> **Excerpted text**:

--- START ---

Bouke van der Bijl wrote:
I don't really have a use case for reverse_chars, but I added it for symmetry with the other methods.
Other languages may do that, but Ruby doesn't add something just for symmetry.
I meant str.reverse_each_char, I typo'd it in the issue but it's correct in the patch. The equivalent with doing allocation would be str.chars.reverse.each. I could use reverse_each_char
in Sprockets, where we need to iterate over the string backwards to check that it ends with certain characters (and know what it ends with).
Wouldn't this usually be done with a Regexp? If using a Regexp directly isn't efficient, what about just applying the reverse of the Regexp to the reverse of the string (so that it gets applied from the start)?
Not sure why you think we can't make it faster than reverse.each_char
, I've already implemented it and attached the patch. It uses rb_enc_left_char_head
, which is implemented by all the encodings to scan a string backwards.

--- END ---

> **Supplied material**:
--- START ---

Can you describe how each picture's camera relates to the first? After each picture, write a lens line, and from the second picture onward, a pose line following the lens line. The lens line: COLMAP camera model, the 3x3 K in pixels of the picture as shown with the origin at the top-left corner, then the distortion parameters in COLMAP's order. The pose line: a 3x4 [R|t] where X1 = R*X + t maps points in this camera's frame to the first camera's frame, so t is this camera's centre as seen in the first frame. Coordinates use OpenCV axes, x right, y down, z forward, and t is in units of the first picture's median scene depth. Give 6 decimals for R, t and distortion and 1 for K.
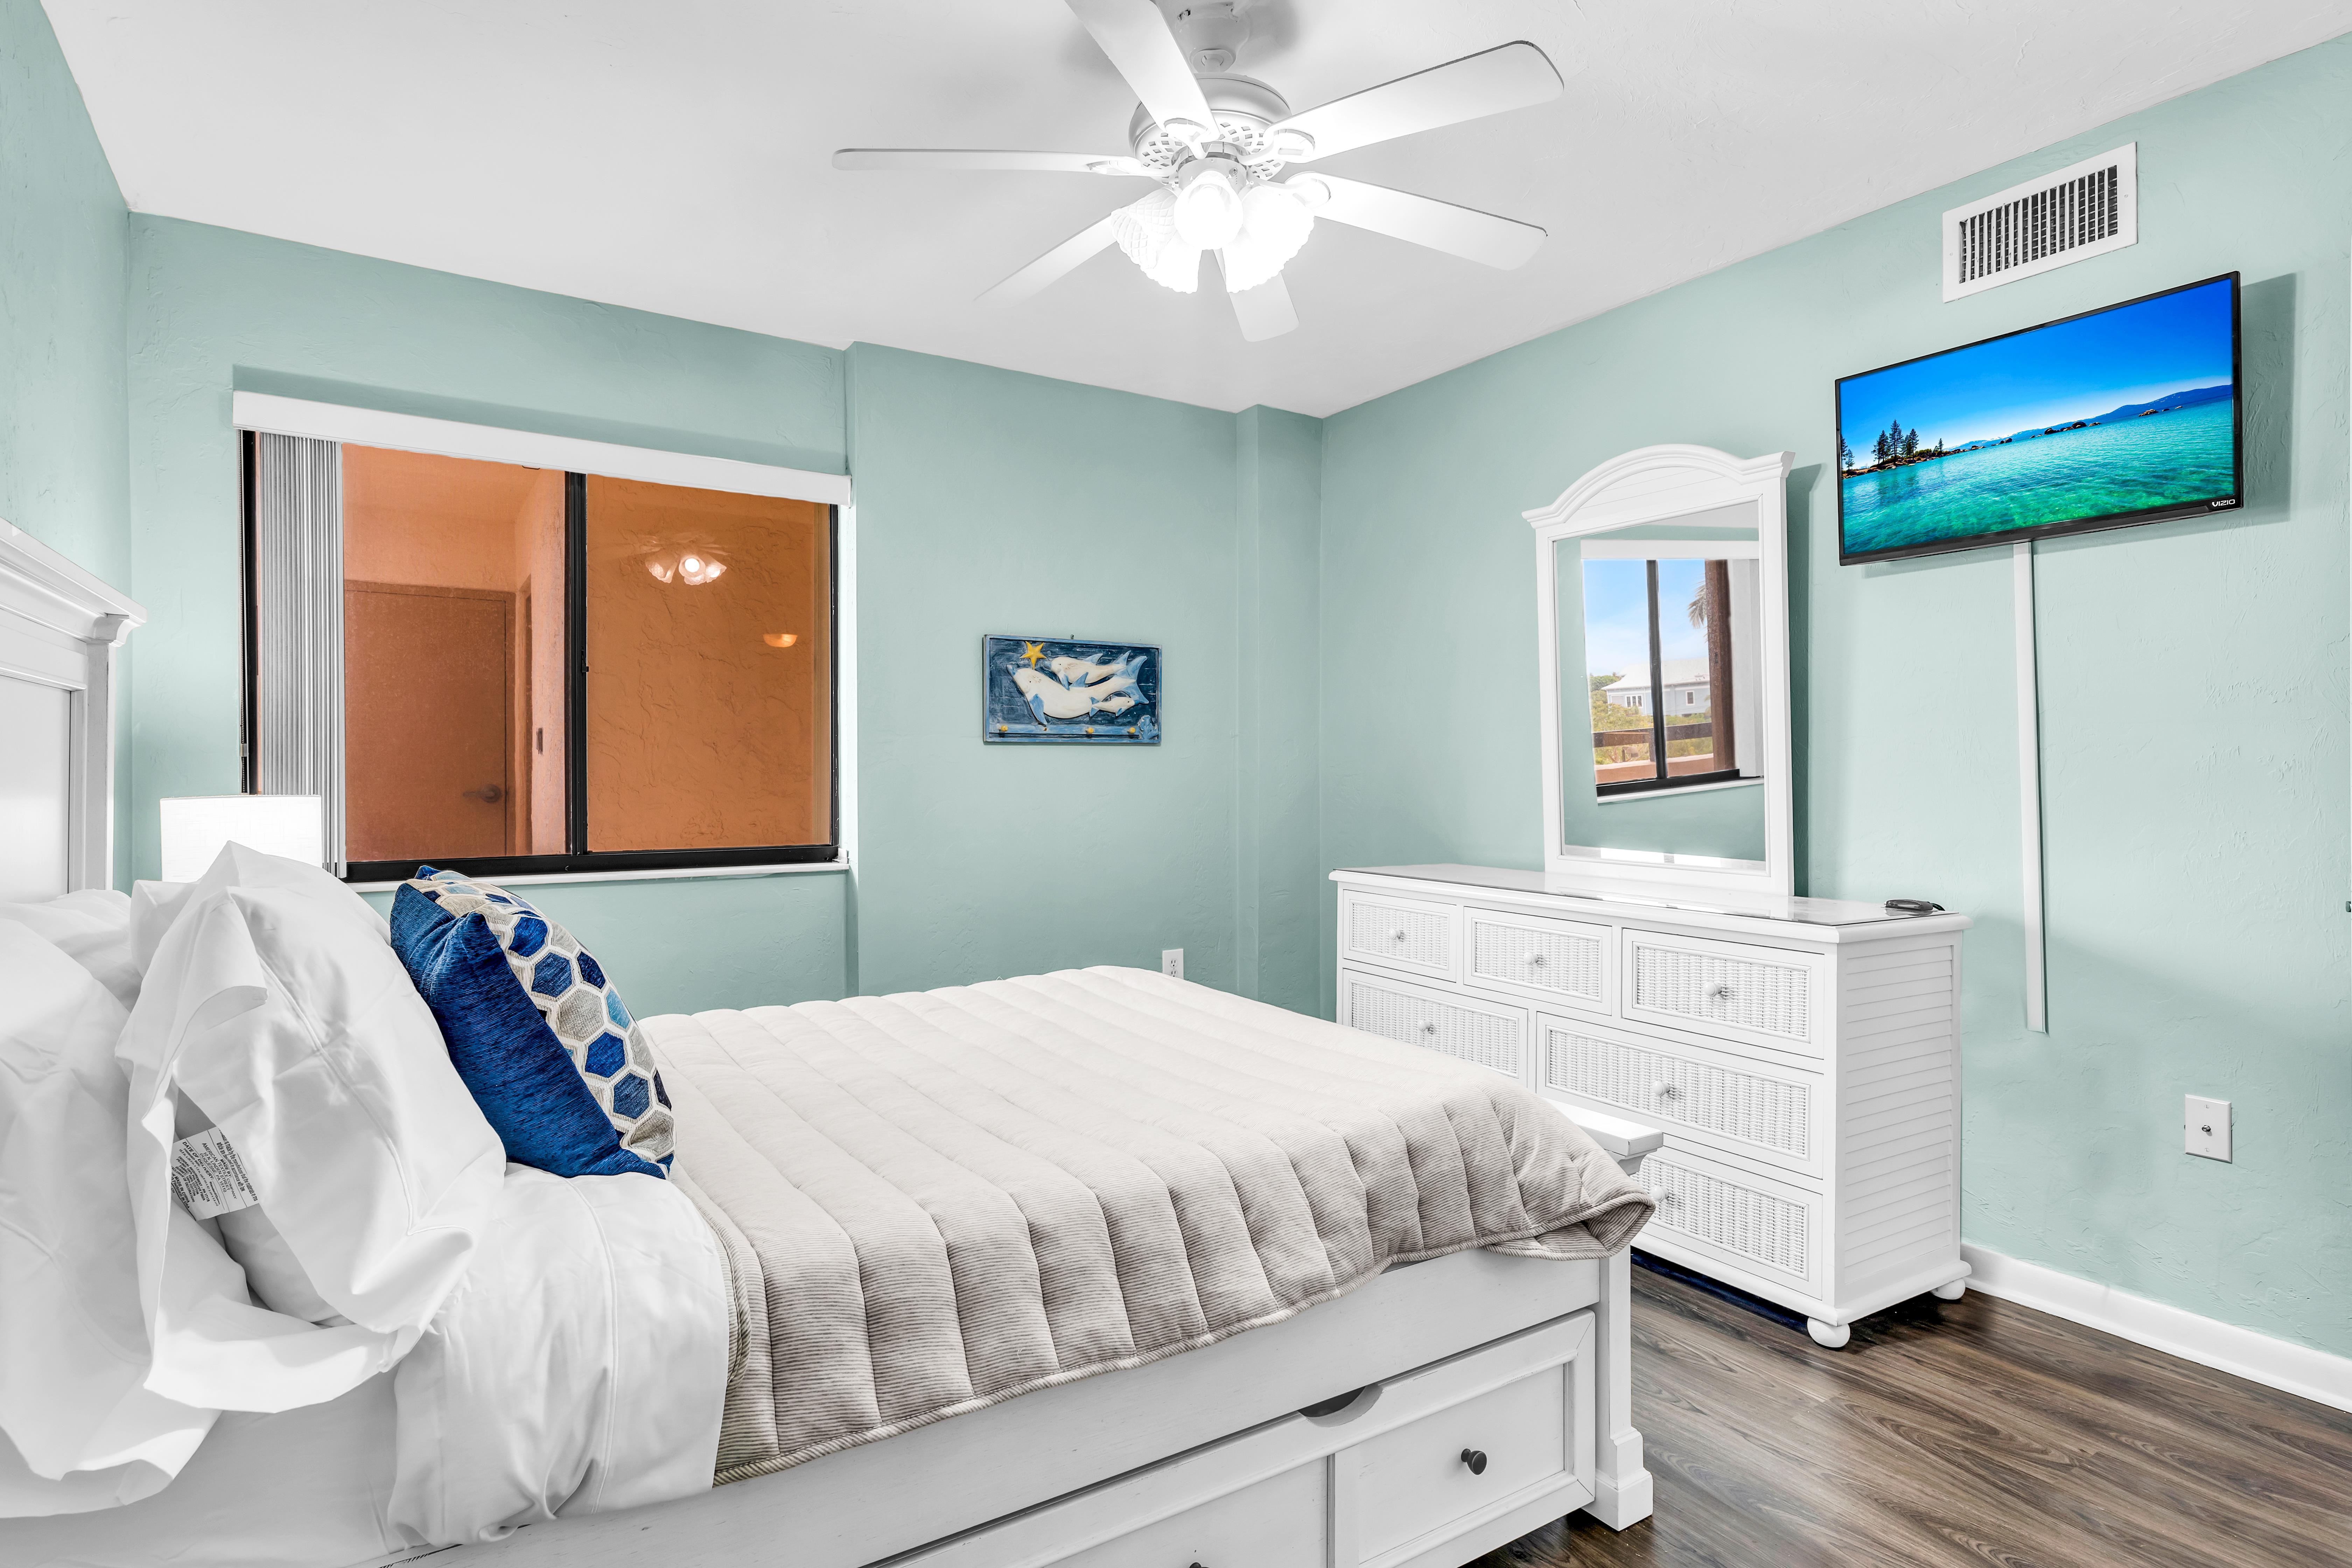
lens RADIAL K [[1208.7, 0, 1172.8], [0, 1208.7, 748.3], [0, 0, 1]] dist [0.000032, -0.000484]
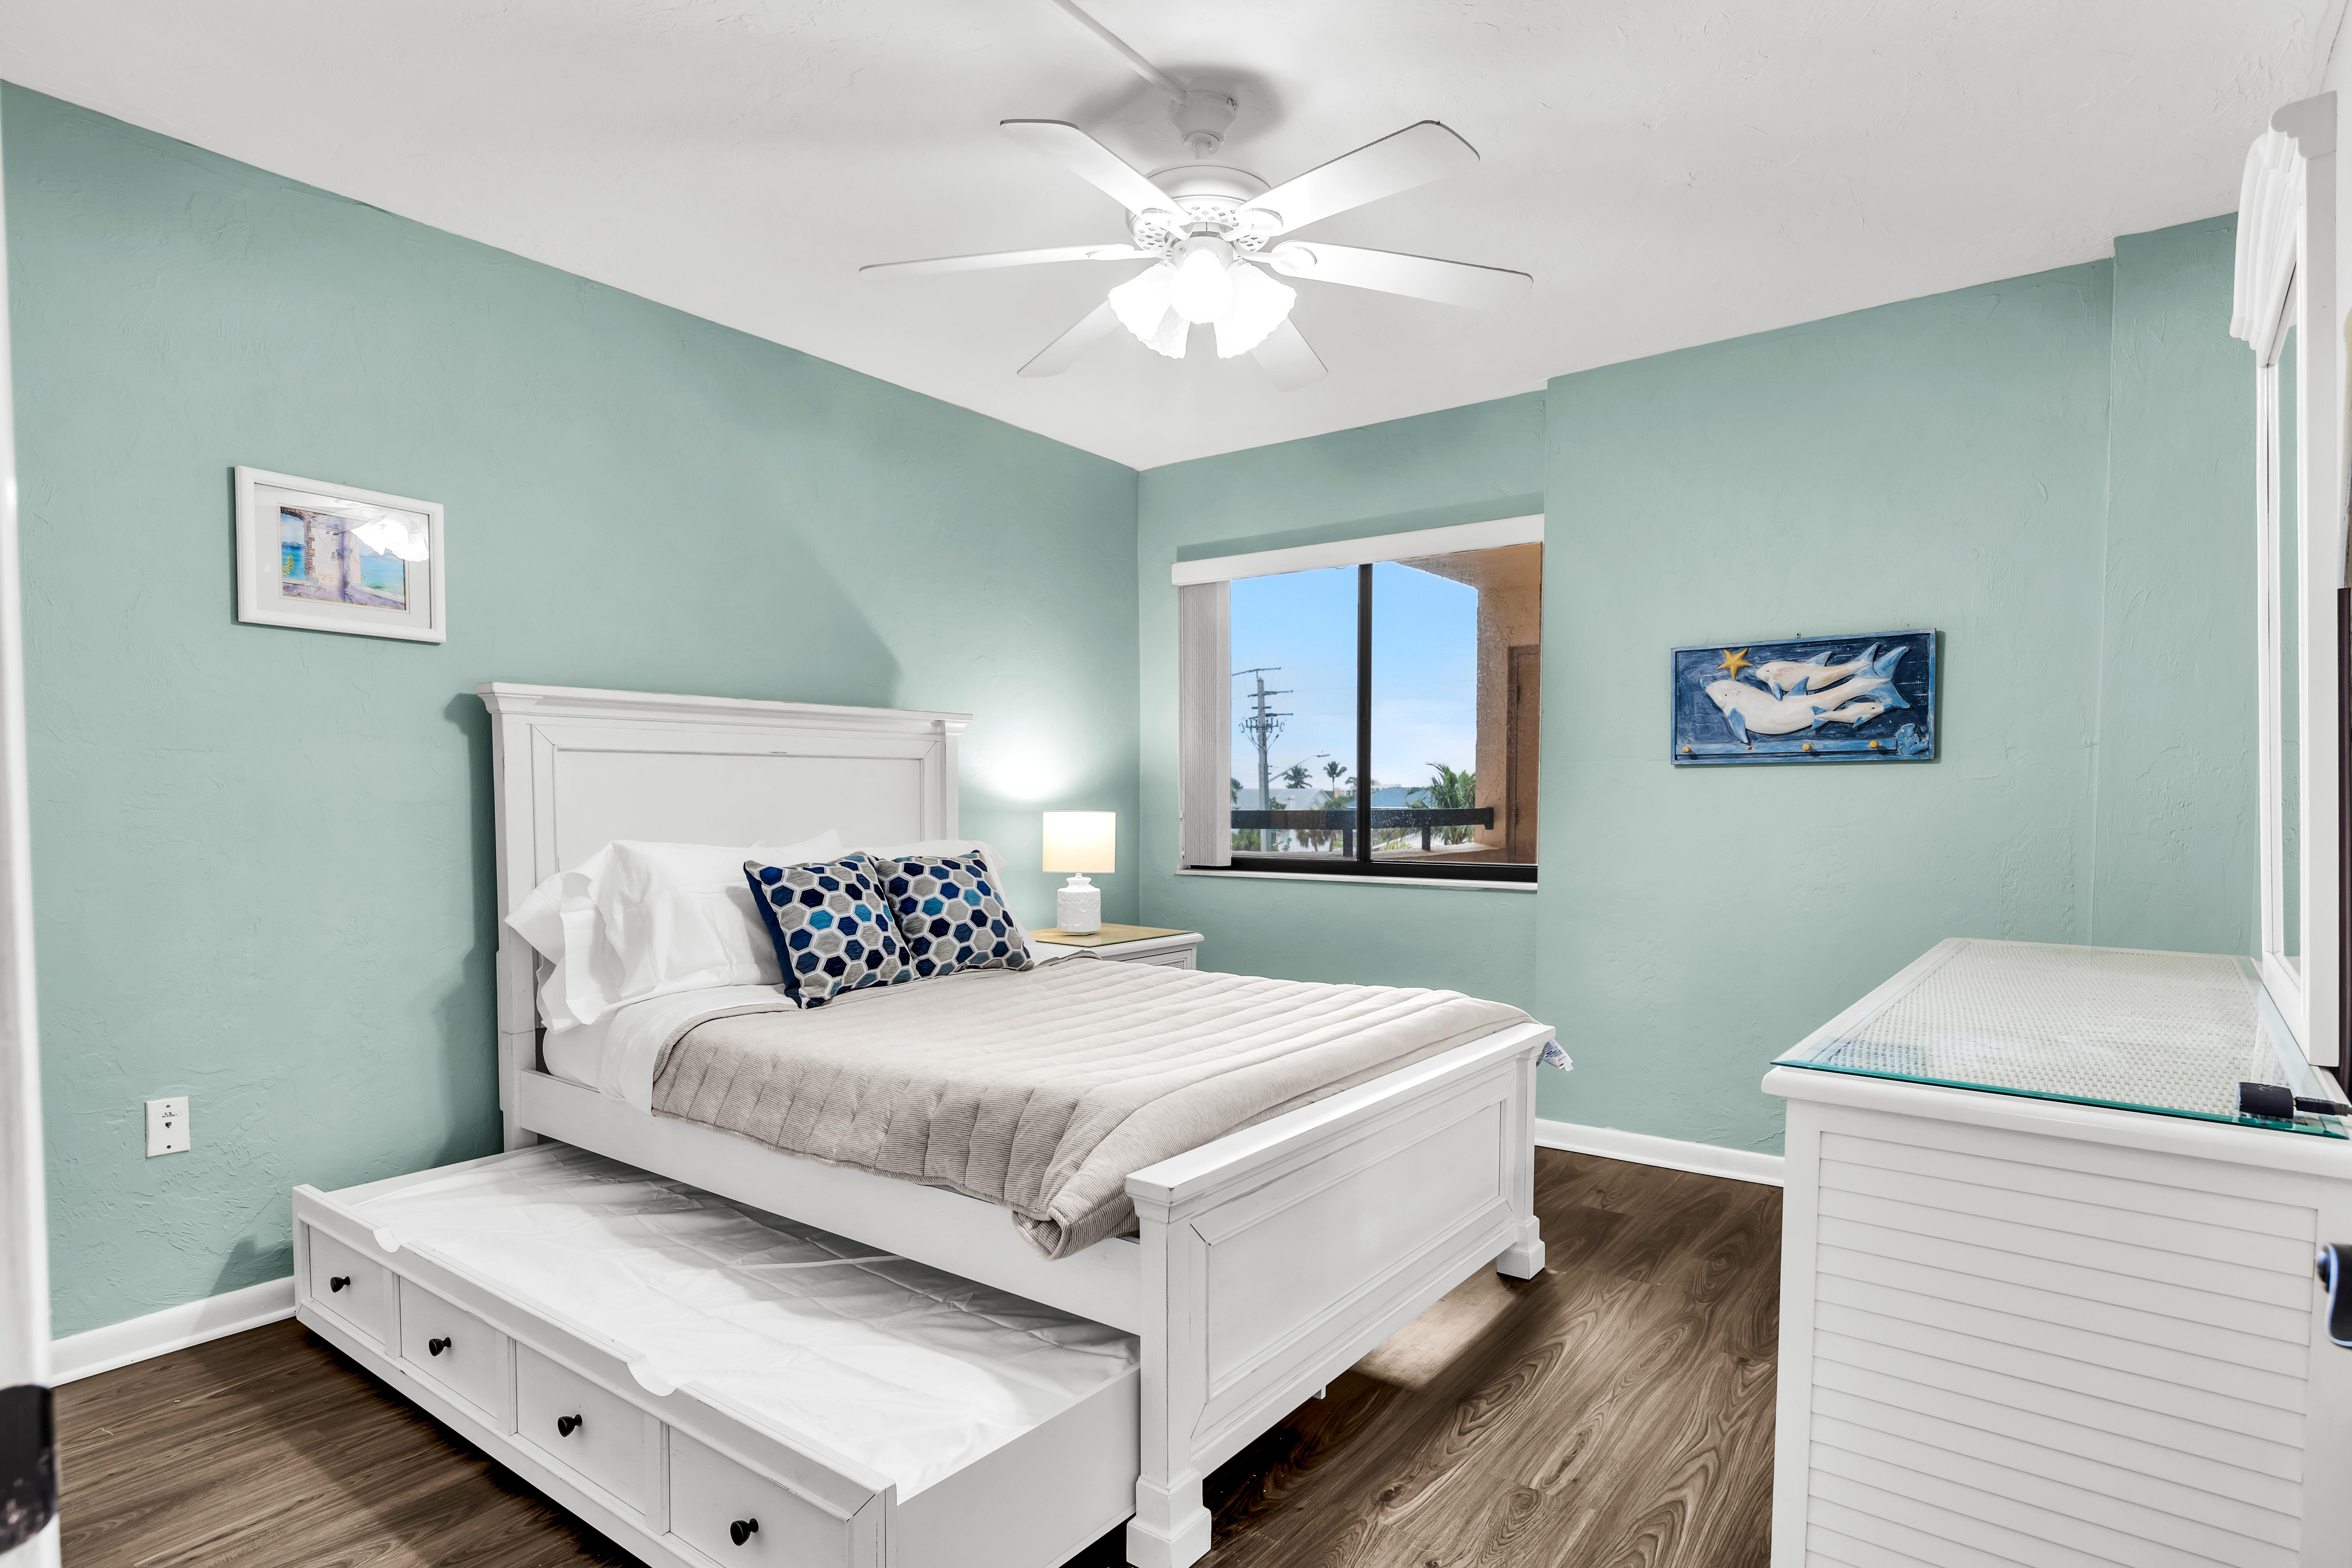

--- END ---

> **Exercise objective**: In the discussion of reverse_each_char, which function does the attached patch use to scan a string backwards?

> **Answer space**: rb_enc_left_char_head